Ability to Invade Tissues

• Cell–cell contacts are lost by the inactivation of E-adherin through a variety of pathways.
• Basement membrane and interstitial matrix degradation is mediated by proteolytic enzymes secreted by tumor cells and stromal cells, such as MMPs.
• Proteolytic enzymes also release growth factors sequestered in the ECM and generate chemotactic and angiogenic fragments from cleavage of ECM glycoproteins.
• The metastatic site of many tumors can be predicted by the location of the primary tumor.
• Many tumors arrest in the first capillary bed they encounter (lung and liver, most commonly).
• Some tumors show organ tropism, probably due to activation of adhesion or chemokine receptors whose ligands are expressed by endothelial cells at the metastatic site.

Nomenclature of Malignant Tumors

• Mesenchymal origin → sarcomas e.g. fibrosarcoma, chondrosarcoma, leiomyosarcoma.
• Epithelial origin (endo, meso and ectoderm) →carcinomas, e.g. squamous cell carcinoma, adenocarcinoma.
• Two components (mesenchymal and epithelial) e.g. Teratomas → divergent differentiation into all embryonic layers, commonly seen in the ovaries and testicles, being benign or malignant.

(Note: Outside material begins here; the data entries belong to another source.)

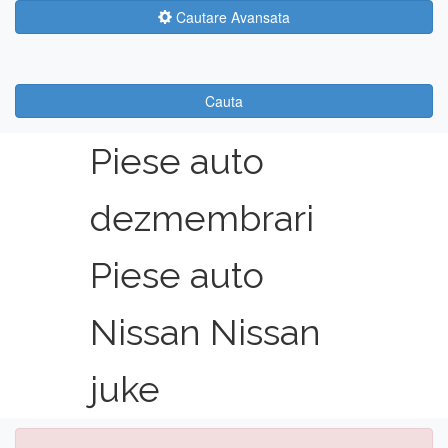
Cautare Avansata
Cauta
Piese auto
dezmembrari
Piese auto
Nissan Nissan
juke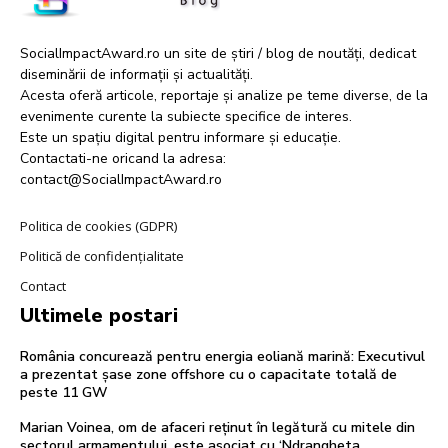
SocialImpactAward.ro un site de știri / blog de noutăți, dedicat
diseminării de informații și actualități.
Acesta oferă articole, reportaje și analize pe teme diverse, de la
evenimente curente la subiecte specifice de interes.
Este un spațiu digital pentru informare și educație.
Contactati-ne oricand la adresa:
contact@SocialImpactAward.ro
Politica de cookies (GDPR)
Politică de confidențialitate
Contact
Ultimele postari
România concurează pentru energia eoliană marină: Executivul
a prezentat șase zone offshore cu o capacitate totală de
peste 11 GW
Marian Voinea, om de afaceri reținut în legătură cu mitele din
sectorul armamentului, este asociat cu ‘Ndrangheta.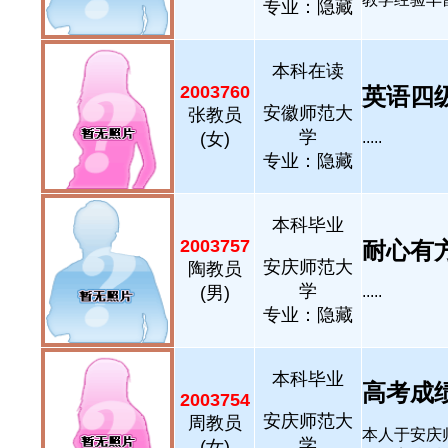
专业：隐藏
本科在读
2003760
英语四级
安徽师范大
张教员
学
(女)
.....
专业：隐藏
本科毕业
2003757
耐心有方法
安庆师范大
陶教员
学
(男)
.....
专业：隐藏
本科毕业
高考成绩：
2003754
安庆师范大
周教员
本人于安庆
学
(女)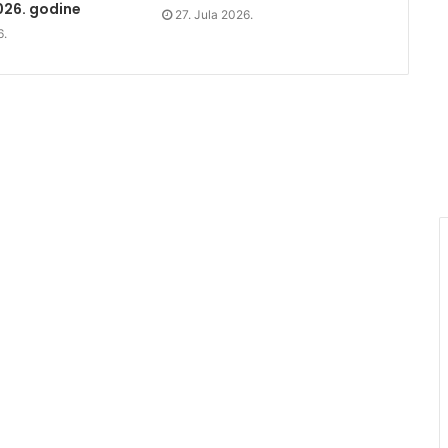
026. godine
27. Jula 2026.
6.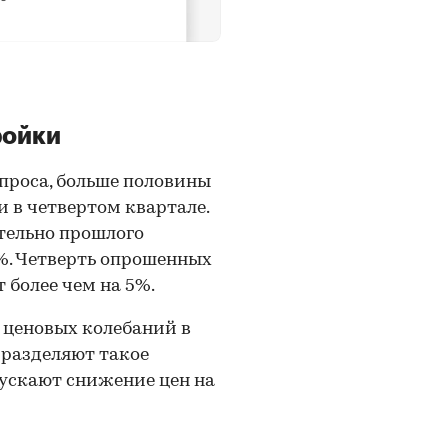
ройки
проса, больше половины
и в четвертом квартале.
тельно прошлого
%. Четверть опрошенных
 более чем на 5%.
 ценовых колебаний в
е разделяют такое
пускают снижение цен на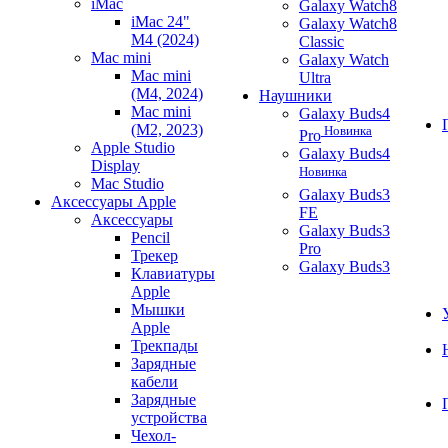
iMac
Galaxy Watch8
iMac 24"
Galaxy Watch8
M4 (2024)
Classic
Mac mini
Galaxy Watch
Mac mini
Ultra
(M4, 2024)
Наушники
Mac mini
Galaxy Buds4
(M2, 2023)
Новинка
Pro
Apple Studio
Galaxy Buds4
Display
Новинка
Mac Studio
Galaxy Buds3
Аксессуары Apple
FE
Аксессуары
Galaxy Buds3
Pencil
Pro
Трекер
Galaxy Buds3
Клавиатуры
Apple
Мышки
Apple
Трекпады
Зарядные
кабели
Зарядные
устройства
Чехол-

Characteristics of Benign and Malignant Tumors

• Benign and malignant tumors can be distinguished from one another based on the degree of differentiation, rate of growth, local invasiveness, and distant spread.
• Benign tumors resemble the tissue of origin and are well differentiated; malignant tumors are poorly or completely undifferentiated (anaplastic).
• Benign tumors are slow-growing, whereas malignant tumors generally grow faster.
• Benign tumors are well circumscribed and have a capsule; malignant tumors are poorly circumscribed and invade the surrounding normal tissues.
• Benign tumors remain localized to the site of origin, whereas malignant tumors are locally invasive and metastasize to distant sites.

Laboratory Diagnosis of Cancer

• Several sampling approaches exist for the diagnosis of tumors, including excision, biopsy, fine-needle aspiration, and cytologic smears.
• Immunohistochemistry and flow cytometry studies help in the diagnosis and classification of tumors, because distinct protein expression patterns define different entities.
• Proteins released by tumors into the serum (tumor markers), such as PSA, can be used to screen populations for cancer and to monitor for recurrence after treatment.
• Molecular analyses are used to determine diagnosis, prognosis, the detection of minimal residual disease, and the diagnosis of hereditary predisposition to cancer.